> _EXERCISE DATA_
*****
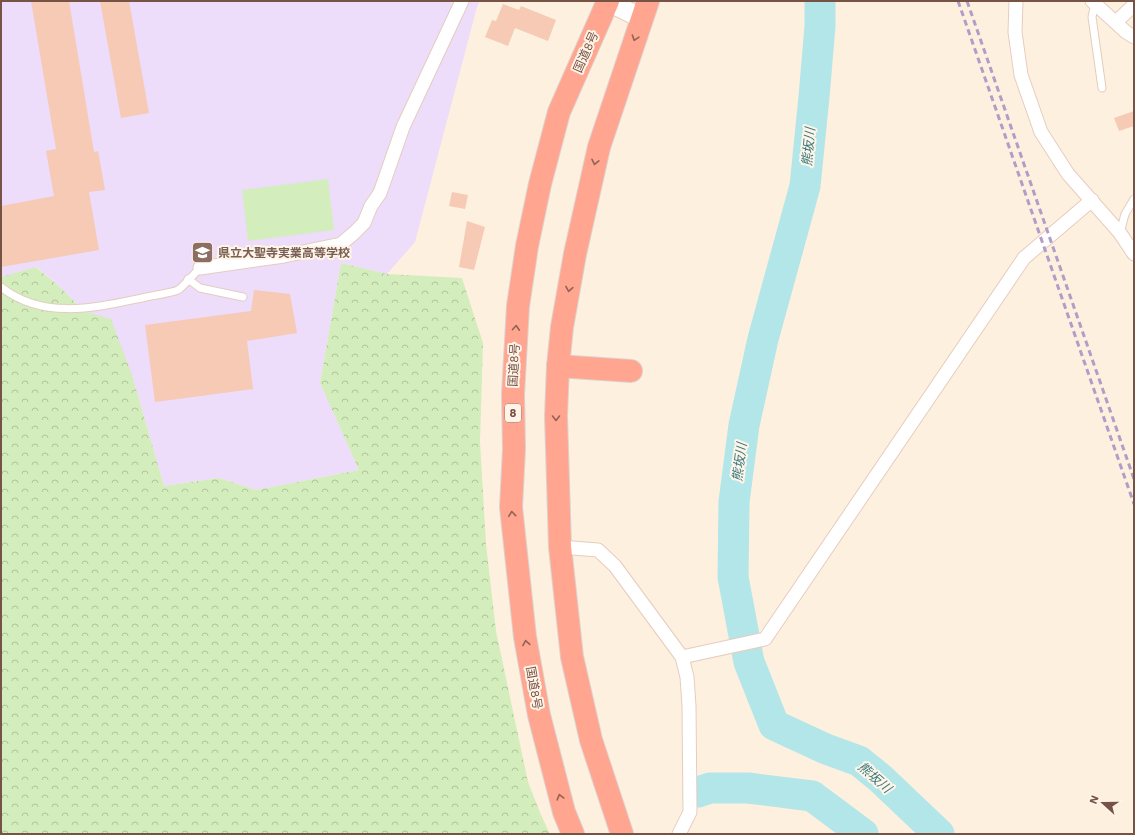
<svg xmlns="http://www.w3.org/2000/svg" width="1135" height="835" font-family="'Work Sans','Noto Sans JP',sans-serif">
<style>
.education{fill:#eddcfa}
.green{fill:#d4edbd}
.forest{fill:url(#forest-crowns)}
.lines{fill:none;stroke-linecap:round;stroke-linejoin:round}
.river{stroke:#b2e6e9;stroke-width:31}
.building{fill:#f6cab4}
.lane-casing{stroke:#e5cdbe;stroke-width:9}
.street-casing{stroke:#e5cdbe;stroke-width:15}
.secondary-casing{stroke:#ebcdba;stroke-width:21}
.highway-casing{stroke:#dcd2cf;stroke-width:24}
.lane{stroke:#fff;stroke-width:7}
.street{stroke:#fff;stroke-width:13}
.secondary{stroke:#fff;stroke-width:19}
.highway{stroke:#ffa590;stroke-width:22}
.rail{stroke:#b19ec8;stroke-width:3;stroke-dasharray:6 4;stroke-linecap:butt}
.oneway{stroke:#926354}
.labels{text-anchor:middle;stroke-width:4;stroke-linejoin:round;paint-order:stroke}
.shield{fill:#fff4e8;stroke:#a08376;stroke-width:1}
.shield-label{font-size:11px;font-weight:bold;fill:#775345}
.street-label{font-size:12px;fill:#775345;stroke:#fff4e8}
.education-label{font-size:12px;font-weight:bold;fill:#785e54;stroke:#fff4e8;text-anchor:start}
.water-label{font-size:13px;font-style:italic;fill:#37787e;stroke:#fff4e8}
</style>
<defs>
<pattern id="forest-crowns" width="20" height="18" patternUnits="userSpaceOnUse"><rect width="20" height="18" fill="#d4edbd"/><path d="M2 6a3 3 0 1 1 6 0M12 15a3 3 0 1 1 6 0" fill="none" stroke="#b1c39b"/></pattern>
</defs>
<rect width="100%" height="100%" fill="#fef0df"/>
<path class="education" d="M 1,1 L 480,1 L 477,7 L 415,242 L 387,274 L 341,263 L 320,383 L 359,470 L 256,490 L 219,478 L 164,486 L 132,375 L 84,311 L 61,288 L 37,267 L 1,277 Z"/>
<path class="green" d="M 328,179 L 334,230 L 248,241 L 242,190 Z"/>
<path class="forest" d="M 341,263 L 387,274 L 462,278 L 483,343 L 480,442 L 486,544 L 496,631 L 528,782 L 541,815 L 550,834 L 1,834 L 1,277 L 36,267 L 61,288 L 84,311 L 111,319 L 132,375 L 164,486 L 219,478 L 256,490 L 359,470 L 320,383 Z"/>
<g class="lines">
<g class="river">
<path d="M 820,1 L 820,26 L 814,97 L 805,186 L 763,339 L 744,425 L 734,502 L 733,577 L 749,662 L 774,725 L 826,749 L 859,761 L 880,778 L 939,834"/>
<path d="M 698,792 L 710,788 L 748,788 L 812,796 L 863,834"/>
</g>
</g>
<g class="building">
<path d="M 31,1 L 69,1 L 94,152 L 98,151 L 105,190 L 89,192 L 99,250 L 1,267 L 1,206 L 54,196 L 46,151 L 56,149 Z"/>
<path d="M 100,1 L 129,1 L 149,113 L 121,118 Z"/>
<path d="M 503,4 L 519,10 L 521,6 L 556,20 L 548,41 L 515,28 L 508,46 L 485,37 L 492,20 L 496,21 Z"/>
<path d="M 1134,111 L 1134,126 L 1119,131 L 1114,118 Z"/>
<path d="M 452,192 L 468,195 L 465,209 L 449,206 Z"/>
<path d="M 467,221 L 485,227 L 474,270 L 459,267 Z"/>
<path d="M 254,290 L 290,294 L 297,333 L 247,341 L 253,389 L 155,402 L 145,325 L 251,311 Z"/>
</g>
<g class="lines">
<defs>
<g id="lane">
<path d="M 1095,3 L 1092,17 L 1102,88"/>
<path d="M 1120,233 L 1125,214 L 1134,199"/>
<path d="M 188,279 L 200,288 L 243,297"/>
<path d="M 1,287 C 43,320 94,308 142,298 C 153,295 168,294 178,290 C 182,288 195,273 200,268"/>
</g>
<g id="street">
<path d="M 1016,1 L 1015,32 L 1021,75 L 1041,132 L 1068,174 L 1120,233 L 1134,254"/>
<path d="M 1092,1 L 1126,32 L 1134,37"/>
<path d="M 1116,22 L 1134,5"/>
<path d="M 200,268 L 284,256 L 341,244 L 354,233 L 364,223 L 371,206 L 380,193 L 403,127 L 462,1"/>
<path d="M 560,547 L 598,550 L 615,566 L 682,657 L 687,677 L 689,706 L 690,812 L 679,834"/>
<path d="M 682,657 L 765,639 L 1024,258 L 1092,200"/>
</g>
<path id="secondary" d="M 607,1 L 641,18"/>
<g id="highway">
<path d="M 558,366 L 631,371"/>
<path d="M 573,834 L 564,812 L 539,715 L 525,637 L 511,507 L 514,449 L 513,394 L 518,306 L 527,246 L 540,184 L 559,112 L 608,1"/>
<path d="M 622,834 L 591,740 L 572,657 L 560,547 L 556,416 L 558,366 L 562,327 L 575,254 L 599,147 L 648,1"/>
</g>
</defs>
<use href="#lane" class="lane-casing"/>
<use href="#street" class="street-casing"/>
<use href="#secondary" class="secondary-casing"/>
<use href="#highway" class="highway-casing"/>
<use href="#lane" class="lane"/>
<use href="#street" class="street"/>
<use href="#secondary" class="secondary"/>
<use href="#highway" class="highway"/>
<g class="rail">
<path d="M 958,1 L 1134,504"/>
<path d="M 967,1 L 1134,479"/>
</g>
</g>
<defs><path id="oneway-chevron" d="M-2-3.5L2.5 0L-2 3.5" fill="none" stroke-width="1.6" stroke-linecap="round" stroke-linejoin="round"/></defs>
<g class="oneway">
<use href="#oneway-chevron" transform="translate(635 38) rotate(108)"/>
<use href="#oneway-chevron" transform="translate(595 162) rotate(102)"/>
<use href="#oneway-chevron" transform="translate(569 289) rotate(100)"/>
<use href="#oneway-chevron" transform="translate(516 328) rotate(-86)"/>
<use href="#oneway-chevron" transform="translate(556 418) rotate(90)"/>
<use href="#oneway-chevron" transform="translate(512 514) rotate(-96)"/>
<use href="#oneway-chevron" transform="translate(526 643) rotate(-100)"/>
<use href="#oneway-chevron" transform="translate(560 797) rotate(-105)"/>
</g>
<defs>
<symbol id="school-square" viewBox="-11 -11 22 22"><rect x="-9" y="-9" width="18" height="18" rx="4" fill="#8d6e63" stroke="#fff4e8"/><path d="M0-5L7-2L0 1L-7-2ZM-4 1L0 2.5L4 1V4Q0 6-4 4Z" fill="#fff"/></symbol>
</defs>
<g fill-rule="evenodd">
<use href="#school-square" x="190" y="240" width="25" height="25"/>
</g>
<g class="labels">
<rect class="shield" x="505" y="404" width="16" height="18" rx="3"/>
<g class="shield-label">
<text x="513" y="417">8</text>
</g>
<g class="street-label">
<text transform="translate(586 52) rotate(-66)" y="4">国道8号</text>
<text transform="translate(514 365) rotate(-87)" y="4">国道8号</text>
<text transform="translate(534 688) rotate(80)" y="4">国道8号</text>
</g>
<g class="education-label">
<text x="218" y="257">県立大聖寺実業高等学校</text>
</g>
<g class="water-label">
<text transform="translate(808 147) rotate(-85)" y="5">熊坂川</text>
<text transform="translate(739 462) rotate(-83)" y="5">熊坂川</text>
<text transform="translate(875 777) rotate(41)" y="5">熊坂川</text>
</g>
</g>
<rect width="1135" height="835" fill="none" stroke="#775345" stroke-width="4"/>
<g transform="translate(1103 803) rotate(291)" stroke="#fff4e8" stroke-width="3" paint-order="stroke">
<path d="M0-3L7 15L0 10L-7 15Z" fill="#775345"/>
<text y="-6" font-size="11" font-weight="bold" text-anchor="middle" fill="#775345">N</text>
</g>
</svg>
*****
In the listing above, find every line with the word "bold" and copy it out.

.shield-label{font-size:11px;font-weight:bold;fill:#775345}
.education-label{font-size:12px;font-weight:bold;fill:#785e54;stroke:#fff4e8;text-anchor:start}
<text y="-6" font-size="11" font-weight="bold" text-anchor="middle" fill="#775345">N</text>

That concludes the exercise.